Skip to content

Adam Chalmers

What are Rust's HTTP extensions?

I learned about extensions when reading the hyper docs. But they also pop up in lots of other Rust web libraries, like http, tonic, and actix-web. So they must be really useful, if so many libraries offer them. But I personally had no idea what they were or how to use them. Today I'm going to explain what extensions really are (a set of values, keyed by type), and how you can use them to pass data between different parts of your web servers (e.g. middleware, routers, and handler functions). I'll give you a real-world example from the gRPC server I'm building at my job.

By the way, this blog post assumes a little familiarity with Tonic, a gRPC library. If you've never used Tonic, maybe read their excellent tutorial first.

What are extensions?

Extensions come from the http crate. http::Extensions get wrapped by tonic, actix-web, hyper etc, because all those libraries are built on the http crate. There are two ways to think about what the Extensions type is:

  • It's a set of values, where no two values can have the same type.
  • It's a map, where each key is a type, and each key's value is a value of that type.

These two descriptions are totally equivalent, so use whichever one is more intuitive to you.

Like normal Rust maps/sets, there's an insert and get operation. But unlike normal maps/sets, these methods don't have a key:

/// Insert a type into this Extensions.
/// If a extension of this type already existed, it will be returned.
fn insert<T: Send + Sync + 'static>(&mut self, val: T) -> Option<T>

/// Get a reference to a type previously inserted on this Extensions.
fn get<T: Send + Sync + 'static>(&self) -> Option<&T>

Why don't they have a key? Remember that Extensions can only hold one value for a particular type. So if the Rust compiler knows what type you're inserting and getting, then it knows how to find the value.

use http::Extensions;
fn main() {
    let mut ext = Extensions::new();
    let value_in: i32 = 5;
    ext.insert(value_in);
    let value_out: &i32 = ext.get().unwrap();
    assert_eq!(&value_in, value_out)
}

Under the hood, this is implemented using a HashMap, where the keys are TypeIds and the values are Anys -- see the http source if you want to learn more. It's actually very straightforward.

OK, so, Extensions are from the http crate, and they're just a set of values from many types. Why is that useful for web servers?

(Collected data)
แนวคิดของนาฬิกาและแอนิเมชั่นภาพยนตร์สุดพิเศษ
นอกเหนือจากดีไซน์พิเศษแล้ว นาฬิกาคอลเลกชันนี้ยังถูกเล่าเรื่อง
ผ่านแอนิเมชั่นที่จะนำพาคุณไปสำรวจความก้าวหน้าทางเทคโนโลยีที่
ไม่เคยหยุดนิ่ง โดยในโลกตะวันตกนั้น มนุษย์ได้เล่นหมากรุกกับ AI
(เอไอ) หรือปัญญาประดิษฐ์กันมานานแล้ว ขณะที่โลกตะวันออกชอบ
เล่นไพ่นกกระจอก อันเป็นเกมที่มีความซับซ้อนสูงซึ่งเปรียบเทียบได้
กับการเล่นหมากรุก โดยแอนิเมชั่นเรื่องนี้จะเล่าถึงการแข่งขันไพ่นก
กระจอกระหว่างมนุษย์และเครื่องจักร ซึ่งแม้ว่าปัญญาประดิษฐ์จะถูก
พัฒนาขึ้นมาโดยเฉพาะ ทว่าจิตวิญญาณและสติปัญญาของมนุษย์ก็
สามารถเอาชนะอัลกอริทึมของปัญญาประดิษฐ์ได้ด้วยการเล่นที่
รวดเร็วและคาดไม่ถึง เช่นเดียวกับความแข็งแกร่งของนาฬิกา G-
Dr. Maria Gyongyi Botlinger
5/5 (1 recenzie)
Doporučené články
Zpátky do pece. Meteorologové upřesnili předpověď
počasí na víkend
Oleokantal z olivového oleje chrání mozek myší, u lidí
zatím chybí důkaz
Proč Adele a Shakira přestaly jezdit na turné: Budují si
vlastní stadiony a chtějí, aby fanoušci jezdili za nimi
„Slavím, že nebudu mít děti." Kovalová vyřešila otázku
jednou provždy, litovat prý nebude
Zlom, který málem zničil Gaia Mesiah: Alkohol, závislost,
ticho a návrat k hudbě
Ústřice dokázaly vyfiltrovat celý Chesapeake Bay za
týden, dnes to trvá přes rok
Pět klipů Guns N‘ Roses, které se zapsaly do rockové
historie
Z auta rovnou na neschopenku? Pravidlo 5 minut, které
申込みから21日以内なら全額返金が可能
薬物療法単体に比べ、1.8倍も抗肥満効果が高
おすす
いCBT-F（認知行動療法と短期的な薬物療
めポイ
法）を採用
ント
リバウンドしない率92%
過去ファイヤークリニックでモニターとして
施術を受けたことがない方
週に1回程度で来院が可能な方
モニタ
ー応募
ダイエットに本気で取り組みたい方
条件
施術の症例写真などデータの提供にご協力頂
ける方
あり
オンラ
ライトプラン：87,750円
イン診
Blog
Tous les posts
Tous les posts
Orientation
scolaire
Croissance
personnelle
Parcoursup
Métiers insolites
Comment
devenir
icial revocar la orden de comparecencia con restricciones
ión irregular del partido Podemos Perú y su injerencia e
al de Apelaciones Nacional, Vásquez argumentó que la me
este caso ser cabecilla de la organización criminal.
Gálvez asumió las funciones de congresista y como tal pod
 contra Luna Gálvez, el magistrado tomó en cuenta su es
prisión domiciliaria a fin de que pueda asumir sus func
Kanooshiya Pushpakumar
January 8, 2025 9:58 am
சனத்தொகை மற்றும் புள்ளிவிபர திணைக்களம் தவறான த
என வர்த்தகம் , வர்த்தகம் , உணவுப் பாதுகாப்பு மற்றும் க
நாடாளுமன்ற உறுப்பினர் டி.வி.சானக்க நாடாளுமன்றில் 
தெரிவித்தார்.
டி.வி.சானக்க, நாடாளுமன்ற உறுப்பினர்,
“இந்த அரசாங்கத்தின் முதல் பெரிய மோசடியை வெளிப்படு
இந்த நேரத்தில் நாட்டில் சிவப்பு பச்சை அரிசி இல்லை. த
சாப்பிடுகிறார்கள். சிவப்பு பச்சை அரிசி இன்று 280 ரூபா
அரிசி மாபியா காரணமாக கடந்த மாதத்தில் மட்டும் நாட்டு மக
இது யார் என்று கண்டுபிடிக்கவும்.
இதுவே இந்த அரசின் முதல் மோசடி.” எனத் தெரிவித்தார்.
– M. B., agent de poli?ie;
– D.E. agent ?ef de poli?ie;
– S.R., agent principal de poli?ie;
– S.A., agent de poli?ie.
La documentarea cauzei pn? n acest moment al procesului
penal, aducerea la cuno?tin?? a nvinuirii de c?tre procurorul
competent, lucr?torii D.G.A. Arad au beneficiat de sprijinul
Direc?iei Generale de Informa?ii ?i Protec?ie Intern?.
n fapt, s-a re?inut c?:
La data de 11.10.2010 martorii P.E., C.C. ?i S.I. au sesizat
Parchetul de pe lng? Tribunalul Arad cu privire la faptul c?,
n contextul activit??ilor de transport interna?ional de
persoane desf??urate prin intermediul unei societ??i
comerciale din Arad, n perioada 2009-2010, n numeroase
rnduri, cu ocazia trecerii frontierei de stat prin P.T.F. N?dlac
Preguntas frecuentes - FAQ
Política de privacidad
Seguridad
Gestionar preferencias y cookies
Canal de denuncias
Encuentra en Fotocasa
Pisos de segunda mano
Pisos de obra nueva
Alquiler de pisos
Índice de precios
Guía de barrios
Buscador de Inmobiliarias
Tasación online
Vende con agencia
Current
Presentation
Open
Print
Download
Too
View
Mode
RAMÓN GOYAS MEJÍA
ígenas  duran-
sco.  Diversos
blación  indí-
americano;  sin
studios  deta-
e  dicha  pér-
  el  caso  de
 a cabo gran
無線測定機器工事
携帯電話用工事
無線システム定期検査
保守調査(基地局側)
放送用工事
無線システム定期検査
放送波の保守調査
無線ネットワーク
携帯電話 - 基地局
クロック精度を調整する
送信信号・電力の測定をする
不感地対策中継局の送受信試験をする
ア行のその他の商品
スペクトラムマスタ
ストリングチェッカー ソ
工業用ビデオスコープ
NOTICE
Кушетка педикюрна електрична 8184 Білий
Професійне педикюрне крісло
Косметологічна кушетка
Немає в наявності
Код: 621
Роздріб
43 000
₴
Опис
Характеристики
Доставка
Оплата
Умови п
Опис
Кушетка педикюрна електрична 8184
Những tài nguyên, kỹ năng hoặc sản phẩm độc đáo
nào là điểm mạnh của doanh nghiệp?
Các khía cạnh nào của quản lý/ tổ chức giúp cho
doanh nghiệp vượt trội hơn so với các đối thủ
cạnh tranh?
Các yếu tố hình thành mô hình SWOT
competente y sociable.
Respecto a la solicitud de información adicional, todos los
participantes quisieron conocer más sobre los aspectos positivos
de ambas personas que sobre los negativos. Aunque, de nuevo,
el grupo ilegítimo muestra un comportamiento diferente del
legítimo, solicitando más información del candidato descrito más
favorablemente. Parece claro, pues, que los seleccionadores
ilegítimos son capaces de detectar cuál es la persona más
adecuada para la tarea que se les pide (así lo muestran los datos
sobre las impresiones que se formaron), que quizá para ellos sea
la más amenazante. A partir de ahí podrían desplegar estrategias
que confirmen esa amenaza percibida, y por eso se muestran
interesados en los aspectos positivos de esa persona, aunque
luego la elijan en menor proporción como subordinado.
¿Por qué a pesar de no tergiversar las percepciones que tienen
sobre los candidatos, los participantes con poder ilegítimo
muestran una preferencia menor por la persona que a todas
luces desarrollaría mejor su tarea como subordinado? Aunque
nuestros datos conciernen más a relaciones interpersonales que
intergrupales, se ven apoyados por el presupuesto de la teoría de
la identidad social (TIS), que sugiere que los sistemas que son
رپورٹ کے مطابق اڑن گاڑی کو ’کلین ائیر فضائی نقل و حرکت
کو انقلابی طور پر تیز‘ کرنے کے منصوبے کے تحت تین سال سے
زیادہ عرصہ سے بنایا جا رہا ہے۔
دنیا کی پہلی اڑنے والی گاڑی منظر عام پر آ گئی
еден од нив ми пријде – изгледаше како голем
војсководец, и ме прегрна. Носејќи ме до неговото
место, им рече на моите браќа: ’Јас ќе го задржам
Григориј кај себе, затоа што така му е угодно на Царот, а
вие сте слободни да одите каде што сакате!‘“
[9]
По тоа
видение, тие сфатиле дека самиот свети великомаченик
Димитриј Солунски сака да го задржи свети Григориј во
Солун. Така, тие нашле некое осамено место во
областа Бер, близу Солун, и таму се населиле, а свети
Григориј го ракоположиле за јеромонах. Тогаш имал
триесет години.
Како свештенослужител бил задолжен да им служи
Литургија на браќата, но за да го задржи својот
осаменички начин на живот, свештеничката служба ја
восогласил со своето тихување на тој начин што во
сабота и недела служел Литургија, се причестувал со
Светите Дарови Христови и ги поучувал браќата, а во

Task list
(a) List every Rust library that the post on Rust's HTTP extensions names.
(b) Copy the collected data verbatim, everything from its first line down to and including the line that contains "Z auta rovnou".

Answers by item
(a) hyper, http, tonic, actix-web

(b)
แนวคิดของนาฬิกาและแอนิเมชั่นภาพยนตร์สุดพิเศษ
นอกเหนือจากดีไซน์พิเศษแล้ว นาฬิกาคอลเลกชันนี้ยังถูกเล่าเรื่อง
ผ่านแอนิเมชั่นที่จะนำพาคุณไปสำรวจความก้าวหน้าทางเทคโนโลยีที่
ไม่เคยหยุดนิ่ง โดยในโลกตะวันตกนั้น มนุษย์ได้เล่นหมากรุกกับ AI
(เอไอ) หรือปัญญาประดิษฐ์กันมานานแล้ว ขณะที่โลกตะวันออกชอบ
เล่นไพ่นกกระจอก อันเป็นเกมที่มีความซับซ้อนสูงซึ่งเปรียบเทียบได้
กับการเล่นหมากรุก โดยแอนิเมชั่นเรื่องนี้จะเล่าถึงการแข่งขันไพ่นก
กระจอกระหว่างมนุษย์และเครื่องจักร ซึ่งแม้ว่าปัญญาประดิษฐ์จะถูก
พัฒนาขึ้นมาโดยเฉพาะ ทว่าจิตวิญญาณและสติปัญญาของมนุษย์ก็
สามารถเอาชนะอัลกอริทึมของปัญญาประดิษฐ์ได้ด้วยการเล่นที่
รวดเร็วและคาดไม่ถึง เช่นเดียวกับความแข็งแกร่งของนาฬิกา G-
Dr. Maria Gyongyi Botlinger
5/5 (1 recenzie)
Doporučené články
Zpátky do pece. Meteorologové upřesnili předpověď
počasí na víkend
Oleokantal z olivového oleje chrání mozek myší, u lidí
zatím chybí důkaz
Proč Adele a Shakira přestaly jezdit na turné: Budují si
vlastní stadiony a chtějí, aby fanoušci jezdili za nimi
„Slavím, že nebudu mít děti." Kovalová vyřešila otázku
jednou provždy, litovat prý nebude
Zlom, který málem zničil Gaia Mesiah: Alkohol, závislost,
ticho a návrat k hudbě
Ústřice dokázaly vyfiltrovat celý Chesapeake Bay za
týden, dnes to trvá přes rok
Pět klipů Guns N‘ Roses, které se zapsaly do rockové
historie
Z auta rovnou na neschopenku? Pravidlo 5 minut, které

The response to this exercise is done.